Another industry insider also pointed out that at present, the industrial M&A funds established by semiconductor listed companies are mostly related to the company's own industry or upstream and downstream industrial chains. Upstream and downstream enterprises in the industry participate in the joint establishment of M&A funds, on the one hand, to seek capital appreciation and obtain satisfactory investment returns; On the other hand, it is to explore opportunities for the upstream and downstream layout of the industrial chain, strengthen industrial synergies, and strengthen communication and cooperation between partners.
This is a win-win cooperation method, semiconductor listed companies can increase revenue, expand and integrate their own industries, enhance their own strength, GP can also get more funds, enhance their own popularity, with the increase of this cooperation model, the private market itself can also get more incremental funds, to achieve the development of the industry.
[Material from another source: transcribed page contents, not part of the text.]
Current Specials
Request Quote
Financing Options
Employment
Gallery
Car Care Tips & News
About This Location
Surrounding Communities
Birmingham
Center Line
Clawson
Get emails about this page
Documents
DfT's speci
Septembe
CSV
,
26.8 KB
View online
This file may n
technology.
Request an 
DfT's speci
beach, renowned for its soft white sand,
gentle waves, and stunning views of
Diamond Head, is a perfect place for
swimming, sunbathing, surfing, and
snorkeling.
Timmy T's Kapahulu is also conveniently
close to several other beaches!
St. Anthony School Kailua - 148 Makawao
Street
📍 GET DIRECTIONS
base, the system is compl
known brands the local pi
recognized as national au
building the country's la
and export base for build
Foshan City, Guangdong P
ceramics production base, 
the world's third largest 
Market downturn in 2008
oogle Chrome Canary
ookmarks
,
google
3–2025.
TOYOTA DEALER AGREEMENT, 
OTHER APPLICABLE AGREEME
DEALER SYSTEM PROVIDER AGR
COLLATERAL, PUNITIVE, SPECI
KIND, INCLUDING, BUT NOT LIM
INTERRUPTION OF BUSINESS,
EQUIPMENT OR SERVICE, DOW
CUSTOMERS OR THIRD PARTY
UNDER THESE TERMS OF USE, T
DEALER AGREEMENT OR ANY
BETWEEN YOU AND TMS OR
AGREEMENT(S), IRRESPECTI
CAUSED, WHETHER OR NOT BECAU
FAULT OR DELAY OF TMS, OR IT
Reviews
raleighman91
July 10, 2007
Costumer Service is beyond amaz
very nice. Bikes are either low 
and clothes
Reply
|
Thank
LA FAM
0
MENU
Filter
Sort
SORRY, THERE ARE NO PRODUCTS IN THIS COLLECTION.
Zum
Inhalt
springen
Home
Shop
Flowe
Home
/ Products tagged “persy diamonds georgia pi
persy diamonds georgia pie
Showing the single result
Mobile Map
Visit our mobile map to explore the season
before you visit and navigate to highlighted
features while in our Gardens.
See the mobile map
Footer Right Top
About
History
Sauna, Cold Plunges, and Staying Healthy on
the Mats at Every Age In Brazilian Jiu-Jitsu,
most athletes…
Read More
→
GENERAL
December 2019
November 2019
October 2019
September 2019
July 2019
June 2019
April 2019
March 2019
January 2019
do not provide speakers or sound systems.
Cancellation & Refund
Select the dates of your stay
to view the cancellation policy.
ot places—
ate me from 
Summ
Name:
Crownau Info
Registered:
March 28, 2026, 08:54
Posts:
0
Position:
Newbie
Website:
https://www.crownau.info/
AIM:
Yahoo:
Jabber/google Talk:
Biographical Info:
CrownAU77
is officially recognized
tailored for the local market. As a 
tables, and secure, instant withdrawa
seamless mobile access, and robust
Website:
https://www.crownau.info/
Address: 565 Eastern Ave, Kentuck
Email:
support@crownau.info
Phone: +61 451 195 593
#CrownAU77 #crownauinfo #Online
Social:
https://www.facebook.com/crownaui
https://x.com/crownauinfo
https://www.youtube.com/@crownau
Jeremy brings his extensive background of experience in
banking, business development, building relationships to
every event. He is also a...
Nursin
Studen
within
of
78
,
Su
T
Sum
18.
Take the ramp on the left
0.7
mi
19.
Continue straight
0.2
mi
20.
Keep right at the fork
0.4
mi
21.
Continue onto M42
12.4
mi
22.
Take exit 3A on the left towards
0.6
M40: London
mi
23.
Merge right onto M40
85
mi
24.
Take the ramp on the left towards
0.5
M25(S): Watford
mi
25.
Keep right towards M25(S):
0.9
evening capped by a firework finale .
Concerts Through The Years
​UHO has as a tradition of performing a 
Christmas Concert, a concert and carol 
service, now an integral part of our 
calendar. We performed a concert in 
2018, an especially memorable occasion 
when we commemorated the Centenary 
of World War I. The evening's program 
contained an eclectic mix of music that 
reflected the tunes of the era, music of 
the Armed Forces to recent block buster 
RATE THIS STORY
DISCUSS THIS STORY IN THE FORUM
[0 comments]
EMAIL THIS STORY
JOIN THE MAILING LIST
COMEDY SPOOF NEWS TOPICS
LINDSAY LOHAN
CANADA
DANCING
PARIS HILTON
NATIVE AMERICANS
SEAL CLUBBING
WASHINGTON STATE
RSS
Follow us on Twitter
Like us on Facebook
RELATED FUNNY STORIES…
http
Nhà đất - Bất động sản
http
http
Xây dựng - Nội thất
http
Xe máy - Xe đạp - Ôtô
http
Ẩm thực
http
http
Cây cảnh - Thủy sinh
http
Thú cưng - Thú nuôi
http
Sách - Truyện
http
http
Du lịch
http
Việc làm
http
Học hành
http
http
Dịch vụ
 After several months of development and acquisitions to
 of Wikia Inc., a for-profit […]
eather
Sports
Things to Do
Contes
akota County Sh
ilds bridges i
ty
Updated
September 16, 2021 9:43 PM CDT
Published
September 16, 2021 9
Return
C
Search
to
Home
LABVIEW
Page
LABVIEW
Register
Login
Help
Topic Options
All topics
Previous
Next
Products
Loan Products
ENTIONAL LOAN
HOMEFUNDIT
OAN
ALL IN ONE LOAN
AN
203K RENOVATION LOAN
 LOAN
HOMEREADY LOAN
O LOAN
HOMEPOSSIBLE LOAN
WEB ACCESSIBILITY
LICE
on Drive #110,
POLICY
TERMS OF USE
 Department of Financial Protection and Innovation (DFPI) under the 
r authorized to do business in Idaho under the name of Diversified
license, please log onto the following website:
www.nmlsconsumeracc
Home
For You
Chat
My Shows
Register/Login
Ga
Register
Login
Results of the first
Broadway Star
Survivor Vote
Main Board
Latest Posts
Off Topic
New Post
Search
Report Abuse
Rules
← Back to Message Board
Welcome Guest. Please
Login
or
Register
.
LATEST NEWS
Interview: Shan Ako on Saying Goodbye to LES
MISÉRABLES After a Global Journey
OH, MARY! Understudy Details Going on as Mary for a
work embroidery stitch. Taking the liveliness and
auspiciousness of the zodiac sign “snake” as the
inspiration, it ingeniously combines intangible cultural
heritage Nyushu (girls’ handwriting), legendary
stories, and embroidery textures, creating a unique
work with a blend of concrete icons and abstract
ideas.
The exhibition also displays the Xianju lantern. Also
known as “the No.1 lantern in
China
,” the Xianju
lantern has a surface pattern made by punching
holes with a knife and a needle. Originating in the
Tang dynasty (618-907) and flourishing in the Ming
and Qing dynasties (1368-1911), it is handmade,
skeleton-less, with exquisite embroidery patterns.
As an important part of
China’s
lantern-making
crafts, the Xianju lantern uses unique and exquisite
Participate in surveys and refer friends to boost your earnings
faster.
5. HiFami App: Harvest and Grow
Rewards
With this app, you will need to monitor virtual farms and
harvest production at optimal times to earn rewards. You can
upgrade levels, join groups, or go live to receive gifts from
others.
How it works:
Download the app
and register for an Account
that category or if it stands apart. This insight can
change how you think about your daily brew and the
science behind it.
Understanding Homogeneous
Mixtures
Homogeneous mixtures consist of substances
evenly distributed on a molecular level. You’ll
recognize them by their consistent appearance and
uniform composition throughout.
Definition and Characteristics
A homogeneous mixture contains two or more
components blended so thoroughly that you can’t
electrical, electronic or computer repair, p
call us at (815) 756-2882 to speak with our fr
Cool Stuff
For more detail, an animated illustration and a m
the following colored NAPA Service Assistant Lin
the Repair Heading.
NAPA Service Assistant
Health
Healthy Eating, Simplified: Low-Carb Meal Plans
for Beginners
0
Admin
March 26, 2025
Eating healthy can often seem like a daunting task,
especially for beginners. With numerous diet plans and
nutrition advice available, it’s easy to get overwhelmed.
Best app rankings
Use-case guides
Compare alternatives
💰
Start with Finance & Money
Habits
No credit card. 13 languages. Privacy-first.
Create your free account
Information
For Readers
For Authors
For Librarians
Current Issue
It should be emphasized that with the gradual increase in the importance of industrial funds in the private equity industry, the goals of synergistic integration of the upstream and downstream of the industrial chain of listed companies, business transformation and structural upgrading have been achieved, and the liquidity of capital has also been enhanced, providing more opportunities for small and medium-sized enterprises to be acquired and acquired. However, it should also be noted that, compared with general private equity funds, the industrial M&A funds in which listed companies participate also show their particularity in terms of structure, decision-making, exit and other goals and demands. The establishment and operation of the fund involves complex issues in many fields such as law, compliance, business, finance, etc., which need to be properly handled and resolved by the listed company and its partners, so as to achieve mutual benefit and complementarity.
How to prevent risks is a topic that all parties in industrial investment funds still need to explore and think about.